The Minnesota commission has been taking comment on an Xcel life-cycle study that recommends the long-term operation of Sherco Units 1 and 2. Asked why the utility plans upgrade projects there now, despite this uncertainty, Mills responded: “These investments are needed to comply with environmental regulation and to preserve the reliable operation of these units in the near term, independent of a decision on their future operation. Foregoing these investments now could risk non-compliance and present safety, reliability, and operational risks, which could ultimately result in higher costs for customers. We committed to these projects as part of our State Implementation Plan and believe that implementing these emission control projects now we are able to achieve compliance with BACT emissions levels in a less costly manner. If we wait to implement these projects, we may have needed to install different technologies, such as selective catalytic reduction at a current estimated cost of more than $300 million which is significantly higher than the costs of these projects. Thus, it is important that these units are well-maintained until such time as they are removed from service.”
The company is proposing plant additions at Sherco that will be placed in-service in 2015 comprising a series of reliability projects at Sherco Unit 1. These projects are replacement of the electro-hydraulic control system, replacement of the distributed control system, and replacement of the boiler couton bottom.
Black Dog coal units to be decommissioned in 2015
Mills said that Xcel is planning on decommissioning the coal-fired Units 3 and 4 at Black Dog in 2015. Consequently, it is managing so that it does not spend more than is absolutely necessary to keep the units running until they are decommissioned. However, the capital projects planned at the plant are necessary to keep the plant operational in 2014 and also support ongoing gas-fired operations at Black Dog.

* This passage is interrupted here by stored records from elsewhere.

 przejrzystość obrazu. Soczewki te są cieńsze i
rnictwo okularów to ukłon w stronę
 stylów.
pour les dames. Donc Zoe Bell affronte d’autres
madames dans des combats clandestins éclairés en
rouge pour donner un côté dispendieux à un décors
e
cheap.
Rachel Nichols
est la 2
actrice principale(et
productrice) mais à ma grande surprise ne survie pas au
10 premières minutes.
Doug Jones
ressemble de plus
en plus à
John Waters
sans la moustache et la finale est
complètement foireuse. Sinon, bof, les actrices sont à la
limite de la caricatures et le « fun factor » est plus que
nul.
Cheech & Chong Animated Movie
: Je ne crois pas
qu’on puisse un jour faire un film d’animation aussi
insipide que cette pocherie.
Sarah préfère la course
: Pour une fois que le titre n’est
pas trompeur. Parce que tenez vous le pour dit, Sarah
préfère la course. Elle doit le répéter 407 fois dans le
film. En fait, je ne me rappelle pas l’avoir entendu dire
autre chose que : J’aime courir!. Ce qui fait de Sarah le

The NSP Electric System (comprising NSP-Minnesota and NSP-Wisconsin) serves over 1.6 million electric customers in Minnesota, North Dakota, South Dakota, Wisconsin, and Michigan. Together, NSP’s generating plants have a net maximum capacity of over 8,300 MW. These generating facilities use a variety of fuel sources including coal, natural gas, nuclear fuel, water (hydro), oil, and refuse. Coal now represents 31% of accredited capacity, with gas leading at 39% and nuclear at 18%.

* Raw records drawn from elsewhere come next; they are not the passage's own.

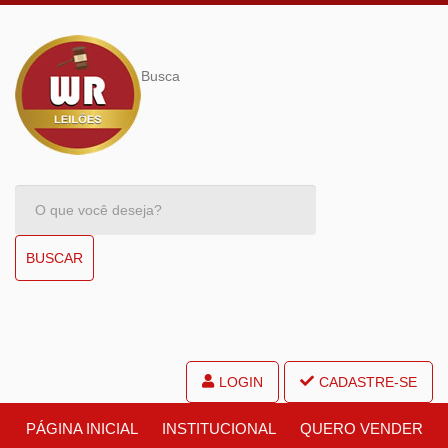
Busca
BUSCAR
LOGIN
CADASTRE-SE
PÁGINA INICIAL
INSTITUCIONAL
QUERO VENDER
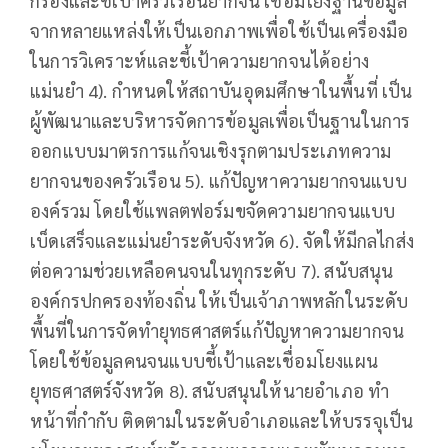
กรองและชี้เป้าครัวเรือนยากจน เชื่อมโยงฐานข้อมูล
จากหลายแหล่งให้เป็นเอกภาพเพื่อใช้เป็นเครื่องมือ
ในการวิเคราะห์และชี้เป้าความยากจนได้อย่าง
แม่นยำ 4). กำหนดให้สถาบันอุดมศึกษาในพื้นที่ เป็น
ผู้พัฒนาและบริหารจัดการข้อมูลเพื่อเป็นฐานในการ
ออกแบบมาตรการแก้จนเชิงรุกตามประเภทความ
ยากจนของครัวเรือน 5). แก้ปัญหาความยากจนแบบ
องค์รวม โดยใช้แพลตฟอร์มขจัดความยากจนแบบ
เบ็ดเสร็จและแม่นยำระดับจังหวัด 6). จัดให้มีกลไกส่ง
ต่อความช่วยเหลือคนจนในทุกระดับ 7). สนับสนุน
องค์กรปกครองท้องถิ่น ให้เป็นเจ้าภาพหลักในระดับ
พื้นที่ในการจัดทำยุทธศาสตร์แก้ปัญหาความยากจน
โดยใช้ข้อมูลคนจนแบบชี้เป้าและเชื่อมโยงแผน
ยุทธศาสตร์จังหวัด 8). สนับสนุนให้นายอำเภอ ทำ
หน้าที่กำกับ ติดตามในระดับอำเภอและให้บรรจุเป็น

“We expect our resource mix to gradually shift away from coal resources and incorporate higher levels of renewable and natural gas resources,” Mills reported. “This is a response to several factors, including the potential for significant carbon and other environmental regulation, new or changing renewable energy standards, the declining cost of renewable energy and natural gas, and the age of our some of our existing generation units.”